## PROBLEM TO SOLVE
Rewrite the text of the rows below, replacing "Announcement" with "News" and leaving everything else unchanged. Leave the pictures out of your answer.

## DATA SUPPLIED
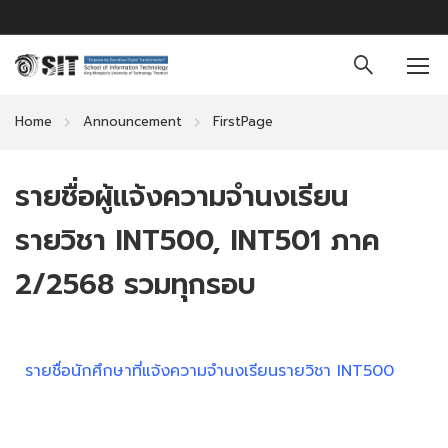
Home
Announcement
FirstPage
รายชื่อผู้แจ้งความจำนงเรียน
รายวิชา INT500, INT501 ภาค
2/2568 รวมทุกรอบ
ร
ายชื่อนักศึกษาที่แจ้งความจำนงเรียนรายวิชา INT500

## WRITTEN SOLUTION
Home
News
FirstPage
รายชื่อผู้แจ้งความจำนงเรียน
รายวิชา INT500, INT501 ภาค
2/2568 รวมทุกรอบ
ร
ายชื่อนักศึกษาที่แจ้งความจำนงเรียนรายวิชา INT500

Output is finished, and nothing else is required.